A home video allegedly showing the former police officer and convicted rapist engaging in group sex was the "final straw" for 52-year-old Sharon Shipton and last week she decided to end the marriage.
"I have made this decision and now myself and my daughter must pick ourselves up and get on with our lives," she said in a statement to the Herald on Sunday.
A family friend said 48-year-old Brad Shipton - serving eight-and-a-half years' jail for the rape of a woman in Mt Maunganui in 1989 - was "devastated" when the news was broken to him at Kaitoke Prison last week.
Sharon Shipton played the role of devoted wife through three high-profile sex trials, staunchly defending her husband despite his acknowledgement of numerous affairs and his involvement in group sex sessions with young women.
However, it was last week's claims that Shipton had taken part in consensual group sex with Tauranga woman Debbie Gerbich, her then police detective husband Warren Gerbich and another former officer, that forced her finally to say enough was enough.
Nevertheless, for the sake of their 12-year-old daughter, she said, she would continue to visit Shipton in prison.
"My daughter loves her father very much and Brad equally adores his daughter. I will not pull away from our prison visits, as such visits mean so much to them both," she said.
Friends spoken to by the Herald on Sunday said Sharon Shipton's public declaration that the marriage was over would now allow her the freedom to move on with her life. She had been a target for criticism and ridicule since Shipton was first accused of rape by Louise Nicholas in 2004.
Brad Shipton was only 18 and working as a lineman for the Electricity Board when the couple married in 1977. In the early 1980s the keen bodybuilder joined the police force where he became the focus of female attention. Group sex sessions followed with other officers, including suspended assistant police commissioner Clint Rickards and former officer Bob Schollum.
After leaving the police in the early 1990s Shipton moved into the hospitality industry, buying into several Tauranga bars. He also won a spot on the Tauranga District Council.

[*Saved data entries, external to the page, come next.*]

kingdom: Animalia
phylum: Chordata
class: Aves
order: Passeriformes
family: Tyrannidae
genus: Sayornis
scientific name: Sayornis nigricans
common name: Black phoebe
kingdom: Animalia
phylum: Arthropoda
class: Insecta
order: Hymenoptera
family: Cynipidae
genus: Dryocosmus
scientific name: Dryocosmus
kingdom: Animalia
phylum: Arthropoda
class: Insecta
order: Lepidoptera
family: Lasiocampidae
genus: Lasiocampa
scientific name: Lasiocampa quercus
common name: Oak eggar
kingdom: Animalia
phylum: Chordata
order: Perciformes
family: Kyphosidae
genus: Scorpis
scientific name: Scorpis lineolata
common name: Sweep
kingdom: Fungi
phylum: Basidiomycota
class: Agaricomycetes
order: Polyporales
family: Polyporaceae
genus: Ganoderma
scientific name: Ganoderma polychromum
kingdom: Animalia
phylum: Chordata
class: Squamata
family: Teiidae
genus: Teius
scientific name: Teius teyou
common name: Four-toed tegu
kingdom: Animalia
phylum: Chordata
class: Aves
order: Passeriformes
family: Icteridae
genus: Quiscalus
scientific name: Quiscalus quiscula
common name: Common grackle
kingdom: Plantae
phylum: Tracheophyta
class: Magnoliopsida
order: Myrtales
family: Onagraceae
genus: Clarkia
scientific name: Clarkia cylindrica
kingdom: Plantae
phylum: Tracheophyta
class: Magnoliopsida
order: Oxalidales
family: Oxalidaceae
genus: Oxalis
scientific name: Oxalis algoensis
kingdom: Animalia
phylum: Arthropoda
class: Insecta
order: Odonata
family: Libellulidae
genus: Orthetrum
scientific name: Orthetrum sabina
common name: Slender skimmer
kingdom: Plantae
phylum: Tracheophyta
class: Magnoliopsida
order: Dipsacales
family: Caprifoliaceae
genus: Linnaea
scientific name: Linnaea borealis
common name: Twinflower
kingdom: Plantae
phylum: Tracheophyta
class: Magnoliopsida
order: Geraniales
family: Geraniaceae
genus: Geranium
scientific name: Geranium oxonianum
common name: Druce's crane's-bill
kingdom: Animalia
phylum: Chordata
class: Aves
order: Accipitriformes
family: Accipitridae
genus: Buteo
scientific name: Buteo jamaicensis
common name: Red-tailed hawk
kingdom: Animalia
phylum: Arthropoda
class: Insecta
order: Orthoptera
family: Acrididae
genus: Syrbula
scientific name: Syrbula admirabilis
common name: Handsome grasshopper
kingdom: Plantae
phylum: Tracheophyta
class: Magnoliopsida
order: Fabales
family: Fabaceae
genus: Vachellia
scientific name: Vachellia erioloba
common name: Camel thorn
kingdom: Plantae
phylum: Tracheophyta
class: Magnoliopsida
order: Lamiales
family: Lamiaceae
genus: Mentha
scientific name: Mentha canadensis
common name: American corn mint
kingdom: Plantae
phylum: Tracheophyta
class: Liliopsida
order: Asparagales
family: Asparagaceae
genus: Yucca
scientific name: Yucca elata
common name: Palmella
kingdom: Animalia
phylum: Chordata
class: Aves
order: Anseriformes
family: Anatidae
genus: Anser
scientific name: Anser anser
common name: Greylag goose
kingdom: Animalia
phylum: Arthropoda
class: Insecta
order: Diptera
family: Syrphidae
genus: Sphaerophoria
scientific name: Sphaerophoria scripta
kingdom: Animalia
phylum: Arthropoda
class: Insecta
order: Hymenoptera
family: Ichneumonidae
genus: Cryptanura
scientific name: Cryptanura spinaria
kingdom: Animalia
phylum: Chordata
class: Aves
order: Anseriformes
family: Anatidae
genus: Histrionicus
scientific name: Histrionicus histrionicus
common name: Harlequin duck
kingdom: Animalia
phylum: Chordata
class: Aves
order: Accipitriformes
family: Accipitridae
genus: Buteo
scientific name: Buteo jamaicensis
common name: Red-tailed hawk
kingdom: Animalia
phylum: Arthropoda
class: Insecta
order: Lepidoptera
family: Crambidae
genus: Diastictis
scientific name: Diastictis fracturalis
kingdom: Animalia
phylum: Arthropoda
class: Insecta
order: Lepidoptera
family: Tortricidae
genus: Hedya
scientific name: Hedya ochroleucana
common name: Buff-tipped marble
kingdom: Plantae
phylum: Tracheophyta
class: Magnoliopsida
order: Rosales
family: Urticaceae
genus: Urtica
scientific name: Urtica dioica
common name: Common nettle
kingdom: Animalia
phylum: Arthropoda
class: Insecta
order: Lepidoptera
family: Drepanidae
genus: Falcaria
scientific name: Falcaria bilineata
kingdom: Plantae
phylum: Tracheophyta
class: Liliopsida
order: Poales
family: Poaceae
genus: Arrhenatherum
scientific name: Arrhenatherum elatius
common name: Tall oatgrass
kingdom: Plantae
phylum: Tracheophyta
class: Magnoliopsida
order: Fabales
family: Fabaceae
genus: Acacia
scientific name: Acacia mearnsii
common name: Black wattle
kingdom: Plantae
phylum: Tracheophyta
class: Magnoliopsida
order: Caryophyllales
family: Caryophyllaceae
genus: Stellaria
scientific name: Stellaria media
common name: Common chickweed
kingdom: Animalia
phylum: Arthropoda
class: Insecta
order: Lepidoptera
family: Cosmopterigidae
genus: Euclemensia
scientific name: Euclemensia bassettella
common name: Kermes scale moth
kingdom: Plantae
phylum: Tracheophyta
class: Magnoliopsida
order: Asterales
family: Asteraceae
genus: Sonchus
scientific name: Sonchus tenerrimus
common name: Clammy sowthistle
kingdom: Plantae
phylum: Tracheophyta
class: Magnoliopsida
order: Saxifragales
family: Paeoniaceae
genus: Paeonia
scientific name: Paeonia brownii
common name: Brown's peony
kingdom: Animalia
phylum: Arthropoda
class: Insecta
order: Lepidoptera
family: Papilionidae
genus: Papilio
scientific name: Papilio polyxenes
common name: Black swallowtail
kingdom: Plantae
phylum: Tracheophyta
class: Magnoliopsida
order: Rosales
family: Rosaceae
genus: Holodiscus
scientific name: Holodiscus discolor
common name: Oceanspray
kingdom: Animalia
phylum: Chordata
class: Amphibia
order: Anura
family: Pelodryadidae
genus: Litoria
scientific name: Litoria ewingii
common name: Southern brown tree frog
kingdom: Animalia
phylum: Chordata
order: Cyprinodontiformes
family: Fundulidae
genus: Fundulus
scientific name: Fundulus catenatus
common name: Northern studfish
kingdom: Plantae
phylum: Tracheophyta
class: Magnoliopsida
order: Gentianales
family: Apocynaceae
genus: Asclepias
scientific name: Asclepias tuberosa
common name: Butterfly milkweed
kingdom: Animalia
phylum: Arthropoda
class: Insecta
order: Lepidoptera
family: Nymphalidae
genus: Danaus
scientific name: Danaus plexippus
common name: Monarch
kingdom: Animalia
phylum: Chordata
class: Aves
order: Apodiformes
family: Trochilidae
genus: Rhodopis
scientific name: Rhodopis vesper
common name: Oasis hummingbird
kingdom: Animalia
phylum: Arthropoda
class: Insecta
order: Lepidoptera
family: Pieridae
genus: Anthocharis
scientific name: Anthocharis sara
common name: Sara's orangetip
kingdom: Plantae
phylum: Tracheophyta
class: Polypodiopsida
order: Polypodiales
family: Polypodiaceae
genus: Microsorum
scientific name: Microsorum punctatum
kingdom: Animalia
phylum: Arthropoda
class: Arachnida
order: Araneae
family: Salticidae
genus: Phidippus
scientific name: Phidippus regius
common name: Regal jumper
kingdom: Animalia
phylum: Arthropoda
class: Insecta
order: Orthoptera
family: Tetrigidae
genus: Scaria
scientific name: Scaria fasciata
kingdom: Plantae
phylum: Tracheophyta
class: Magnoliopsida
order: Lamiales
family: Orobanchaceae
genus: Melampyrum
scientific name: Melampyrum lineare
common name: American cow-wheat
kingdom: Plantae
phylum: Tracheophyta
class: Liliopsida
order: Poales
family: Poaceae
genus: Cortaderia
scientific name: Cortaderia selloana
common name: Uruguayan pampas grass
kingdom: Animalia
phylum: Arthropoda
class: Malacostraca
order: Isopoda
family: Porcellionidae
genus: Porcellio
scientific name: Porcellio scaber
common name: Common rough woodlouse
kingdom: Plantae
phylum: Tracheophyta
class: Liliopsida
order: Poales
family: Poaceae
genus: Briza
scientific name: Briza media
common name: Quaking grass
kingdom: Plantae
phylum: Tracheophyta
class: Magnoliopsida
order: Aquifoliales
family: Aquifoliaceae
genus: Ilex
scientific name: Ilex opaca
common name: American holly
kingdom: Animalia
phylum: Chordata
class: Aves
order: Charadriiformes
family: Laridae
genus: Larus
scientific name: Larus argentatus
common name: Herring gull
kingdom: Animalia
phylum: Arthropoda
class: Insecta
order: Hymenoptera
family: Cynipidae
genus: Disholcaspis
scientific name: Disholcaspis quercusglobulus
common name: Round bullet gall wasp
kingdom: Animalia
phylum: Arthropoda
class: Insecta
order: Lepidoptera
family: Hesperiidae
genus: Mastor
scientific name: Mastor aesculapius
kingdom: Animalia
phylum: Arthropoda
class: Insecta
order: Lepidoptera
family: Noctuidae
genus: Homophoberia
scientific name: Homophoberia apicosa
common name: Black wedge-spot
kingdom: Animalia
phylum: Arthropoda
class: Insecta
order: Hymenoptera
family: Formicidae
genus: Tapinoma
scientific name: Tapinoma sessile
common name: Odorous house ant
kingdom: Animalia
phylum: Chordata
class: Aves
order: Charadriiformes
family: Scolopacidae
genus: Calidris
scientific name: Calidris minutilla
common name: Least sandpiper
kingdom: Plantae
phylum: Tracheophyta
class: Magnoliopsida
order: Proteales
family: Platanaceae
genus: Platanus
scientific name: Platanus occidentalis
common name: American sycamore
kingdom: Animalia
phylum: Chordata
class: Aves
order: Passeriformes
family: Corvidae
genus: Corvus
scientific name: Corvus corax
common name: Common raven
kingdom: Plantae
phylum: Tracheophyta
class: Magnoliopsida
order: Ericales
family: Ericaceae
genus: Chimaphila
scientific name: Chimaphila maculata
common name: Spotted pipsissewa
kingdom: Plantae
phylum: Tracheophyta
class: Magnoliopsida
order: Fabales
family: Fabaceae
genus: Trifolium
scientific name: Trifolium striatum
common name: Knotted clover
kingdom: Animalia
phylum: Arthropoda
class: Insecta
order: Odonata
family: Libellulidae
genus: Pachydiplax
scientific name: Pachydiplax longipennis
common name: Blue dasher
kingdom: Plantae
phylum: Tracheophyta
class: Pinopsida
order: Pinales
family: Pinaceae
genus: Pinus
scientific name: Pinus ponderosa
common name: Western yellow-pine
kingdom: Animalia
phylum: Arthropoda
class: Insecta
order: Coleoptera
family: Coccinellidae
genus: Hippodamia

In 2004 Shipton, Schollum and Rickards were thrown into the spotlight with claims they had raped Louise Nicholas several times in Rotorua, sometimes in police uniform. The case went to trial and last March the trio were found not guilty of 20 charges of rape, indecent assault and sexual violation.
That case sparked a commission of inquiry into police misconduct, the findings of which are now with the Governor-General and due for public release this week.
However, what the public didn't know was that Shipton and Schollum were already in prison after being found guilty in 2005 of the rape of a woman at Mt Maunganui. Shipton was accused of violating the complainant with a police baton.
Those convictions were also kept from the jury in February's police trial involving a then Rotorua teenager.
Sharon Shipton testified for her husband at that trial. But even from behind bars Shipton could not escape the spotlight - or the sexual encounters of his past. From his jail cell at Kaitoke Prison he learned a week ago a home video had been released to the media allegedly showing him participating in group sex in 2001 with fellow ex-police officers.
A friend told the Herald on Sunday Shipton was upset about the videotape and was "doing it tough" in prison.